Un attaquant mort et deux détenus après une fusillade devant le consulat d'Israël à Istanbul



Les forces de sécurité répondent à l'attaqueFoto © Captura de video X / @war_noir

Trois hommes armés ont été impliqués ce mardi dans un échange de tirs avec la police turque à côté du consulat d'Israël dans le quartier de Besiktas, à Istanbul, lors d'un incident qui a fait un attaquant mort et deux autres blessés et arrêtés.
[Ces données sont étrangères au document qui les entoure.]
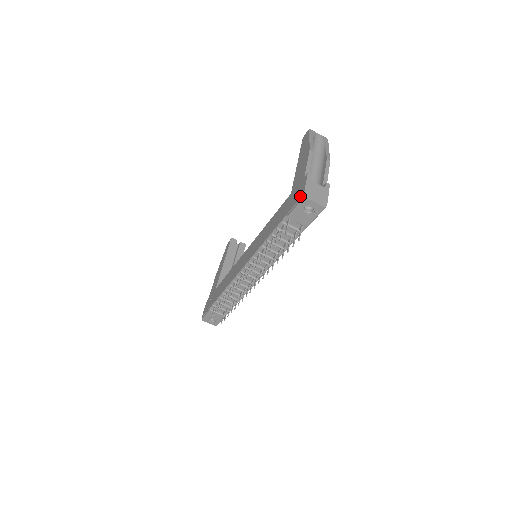
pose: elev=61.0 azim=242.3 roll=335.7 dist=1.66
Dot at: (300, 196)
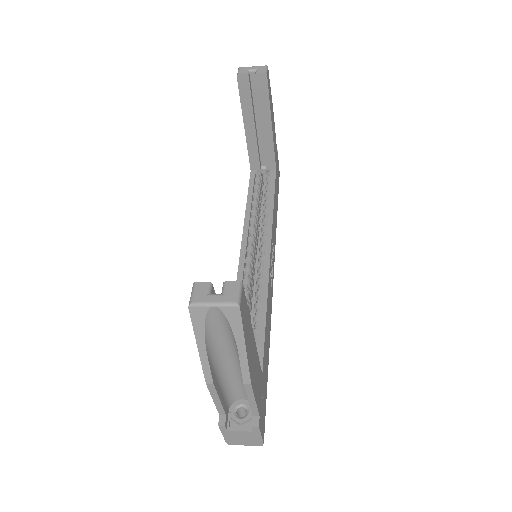
Dot at: occluded
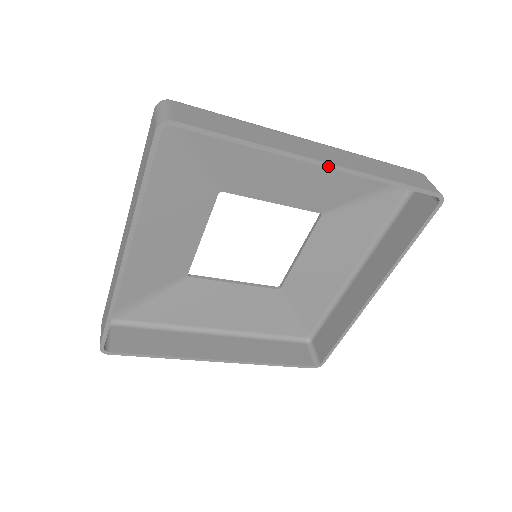
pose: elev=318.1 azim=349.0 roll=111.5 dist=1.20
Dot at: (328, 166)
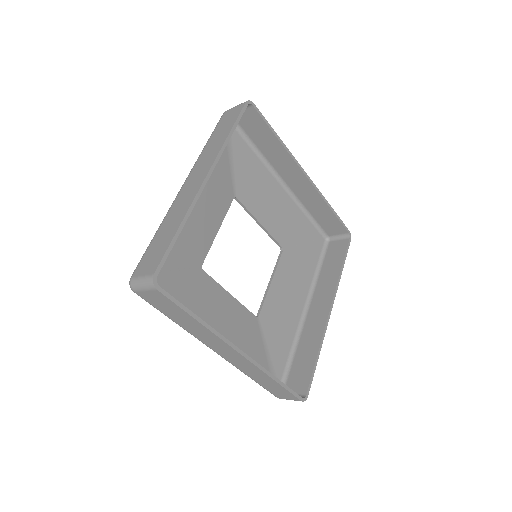
Dot at: (308, 178)
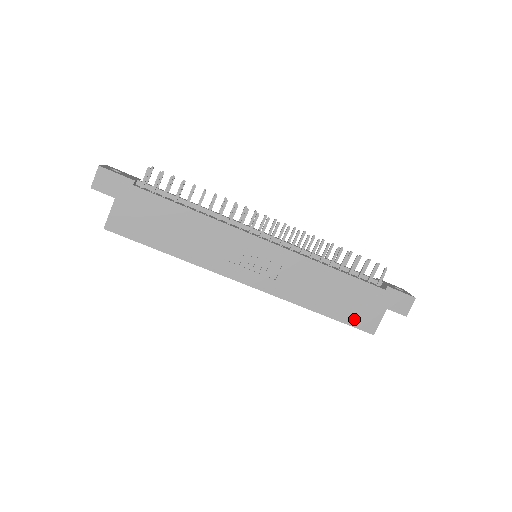
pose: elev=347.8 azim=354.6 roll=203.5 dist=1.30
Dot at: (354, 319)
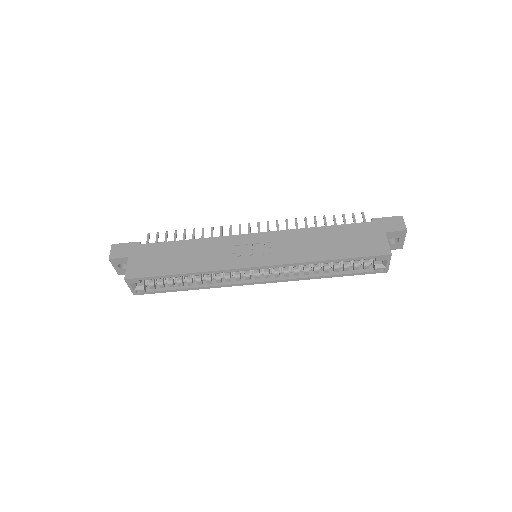
Dot at: (364, 251)
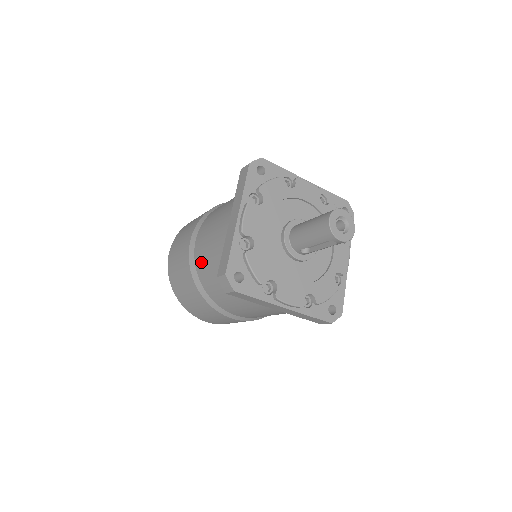
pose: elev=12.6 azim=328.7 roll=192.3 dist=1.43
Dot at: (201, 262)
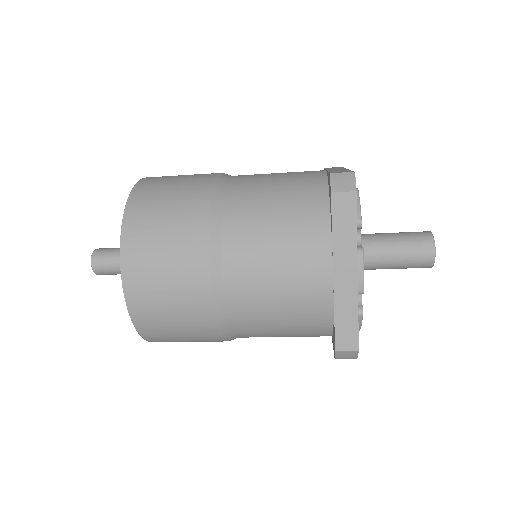
Dot at: (248, 313)
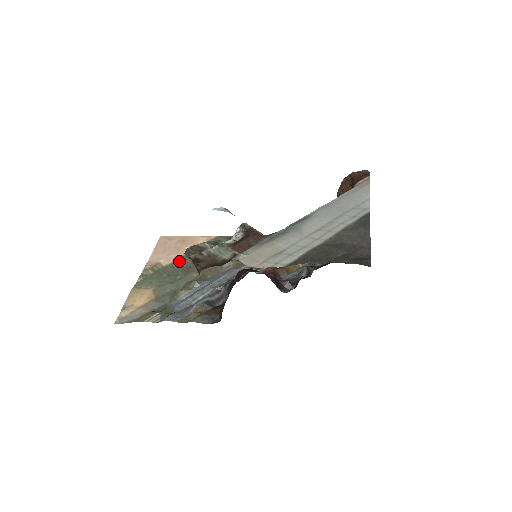
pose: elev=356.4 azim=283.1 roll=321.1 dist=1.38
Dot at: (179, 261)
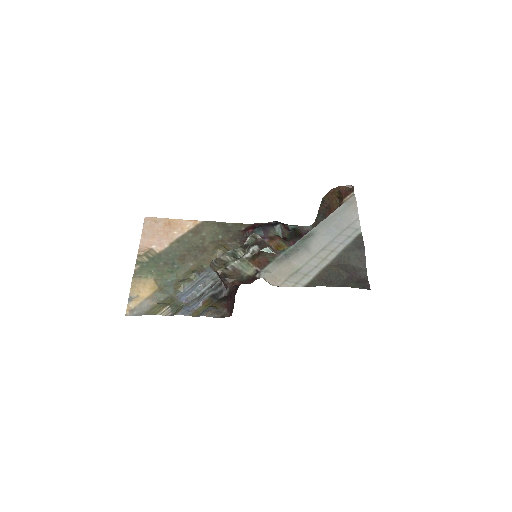
Dot at: (171, 248)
Les individus portaient des vêtements de camouflage, avaient des sacs à dos et des armes à canon long, et sont arrivés sur les lieux dans une voiture de location en provenance de la localité de Izmit.
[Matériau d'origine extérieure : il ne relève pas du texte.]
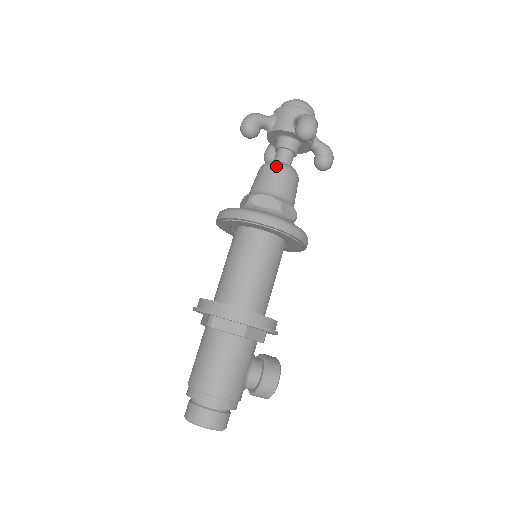
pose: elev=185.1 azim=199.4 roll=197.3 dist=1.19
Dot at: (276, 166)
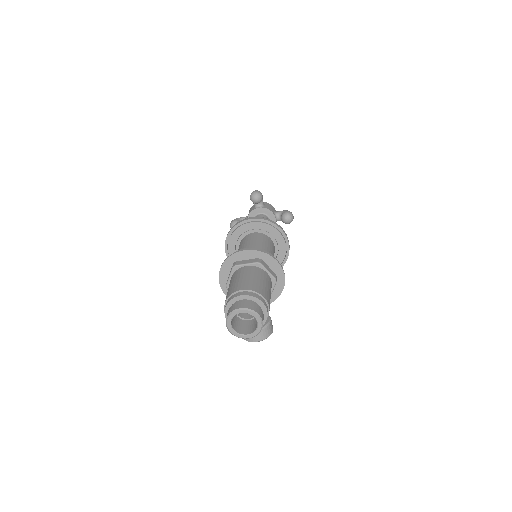
Dot at: occluded
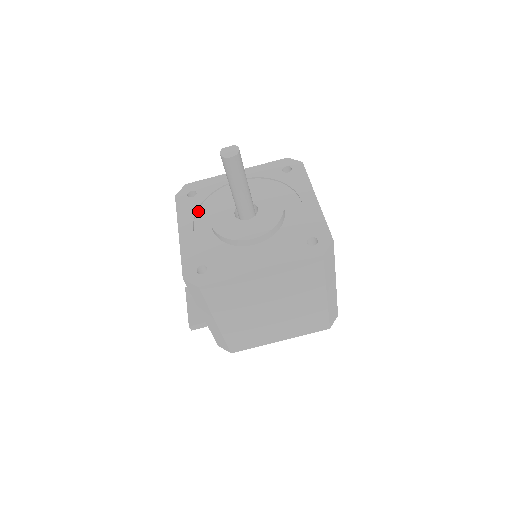
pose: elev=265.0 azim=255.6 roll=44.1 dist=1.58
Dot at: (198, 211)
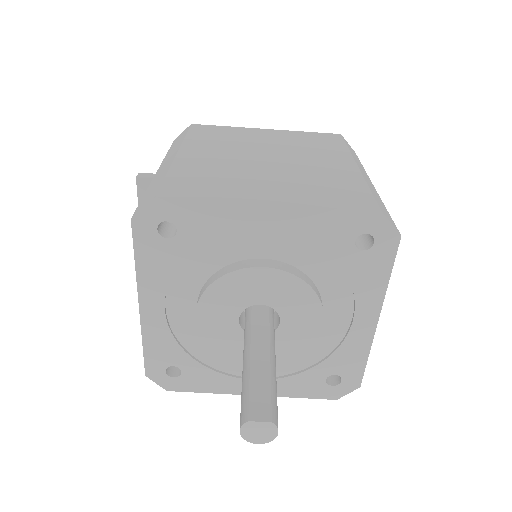
Dot at: (176, 271)
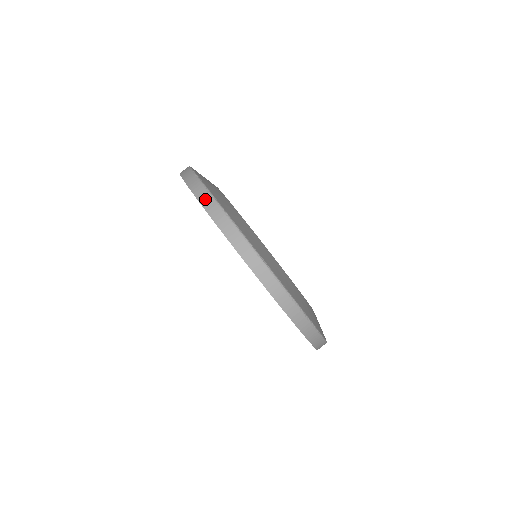
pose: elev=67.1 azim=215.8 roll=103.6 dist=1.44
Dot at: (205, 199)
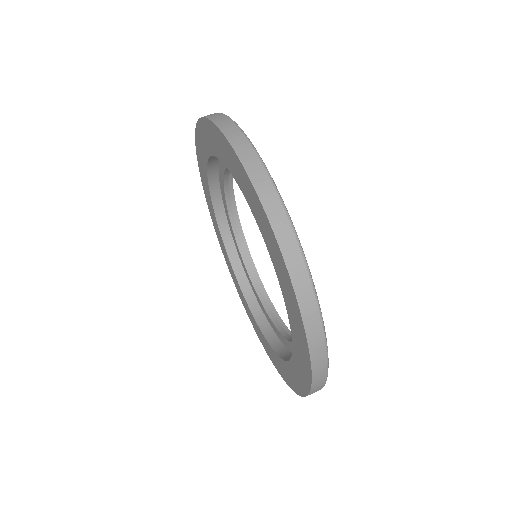
Dot at: (220, 119)
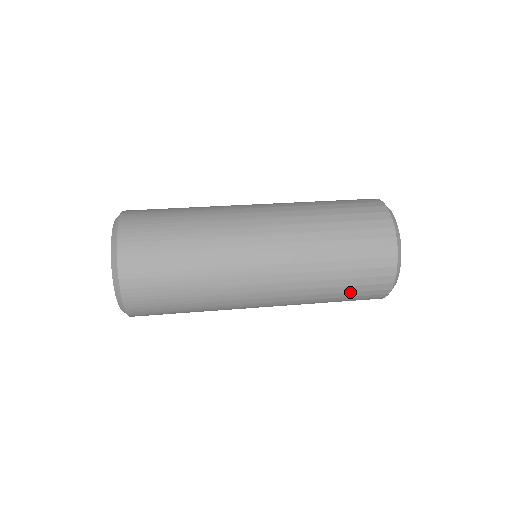
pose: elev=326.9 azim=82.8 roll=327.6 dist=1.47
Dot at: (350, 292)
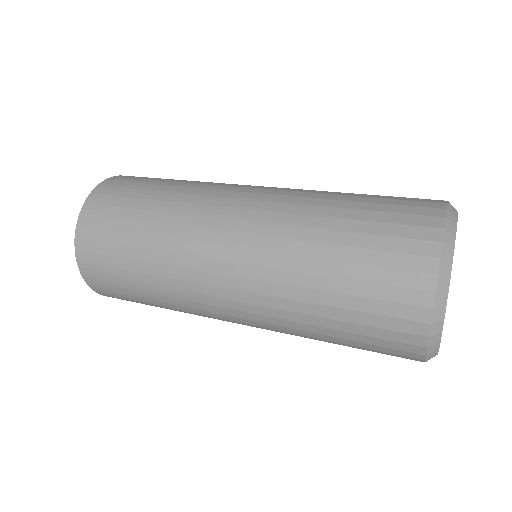
Dot at: (363, 249)
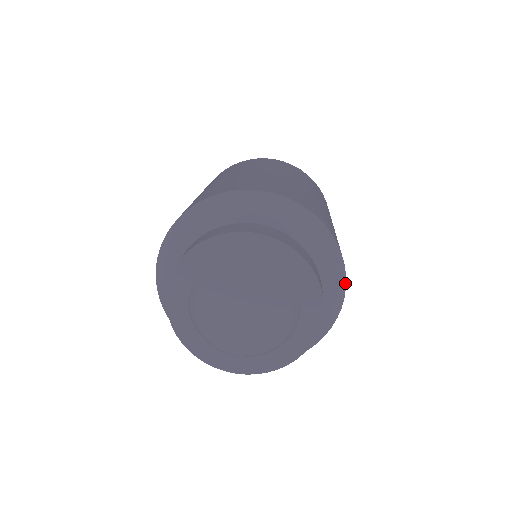
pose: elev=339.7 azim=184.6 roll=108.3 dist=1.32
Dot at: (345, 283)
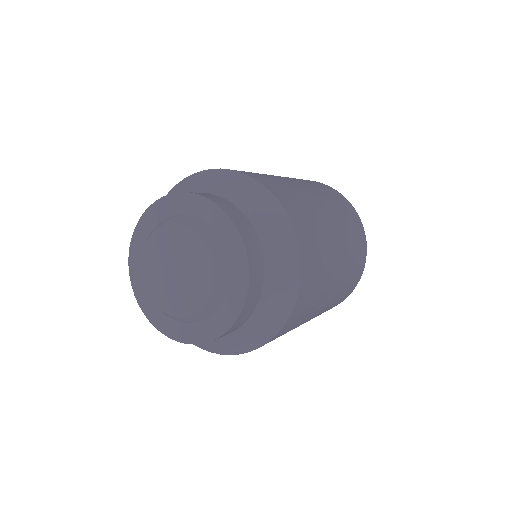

L'affrontement a duré environ dix minutes, selon les premiers rapports des médias locaux turcs recueillis par El País.

Le gouverneur d'Istanbul, Davut Gül, a confirmé que les trois attaquants ont été "neutralisés" et a qualifié l'incident d'"une action qui sent la provocation".
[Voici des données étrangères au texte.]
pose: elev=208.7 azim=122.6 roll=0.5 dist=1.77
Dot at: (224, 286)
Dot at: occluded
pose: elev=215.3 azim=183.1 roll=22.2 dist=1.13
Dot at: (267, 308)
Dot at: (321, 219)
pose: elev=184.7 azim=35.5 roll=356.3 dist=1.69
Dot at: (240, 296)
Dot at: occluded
Le ministre de l'Intérieur turc, Mustafá Çiftci, a précisé que les auteurs ont des liens avec des groupes armés religieux, faisant probablement référence à des organisations djihadistes.

Çiftci a donné des détails sur le profil des trois hommes : "L'un des terroristes a des liens avec une organisation qui exploite la religion. Les deux autres sont frères et l'un d'eux a des antécédents liés aux drogues."

Le ministère des Affaires étrangères d'Israël a confirmé que il n'y avait pas de personnel diplomatique au consulat d'Istanbul au moment de l'attaque, et des sources consultées par l'agence Reuters ont indiqué qu'il n'y avait également pas de personnel israélien à l'ambassade d'Ankara.

Après l'incident, une forte présence policière armée est maintenue dans la zone proche de la représentation diplomatique israélienne.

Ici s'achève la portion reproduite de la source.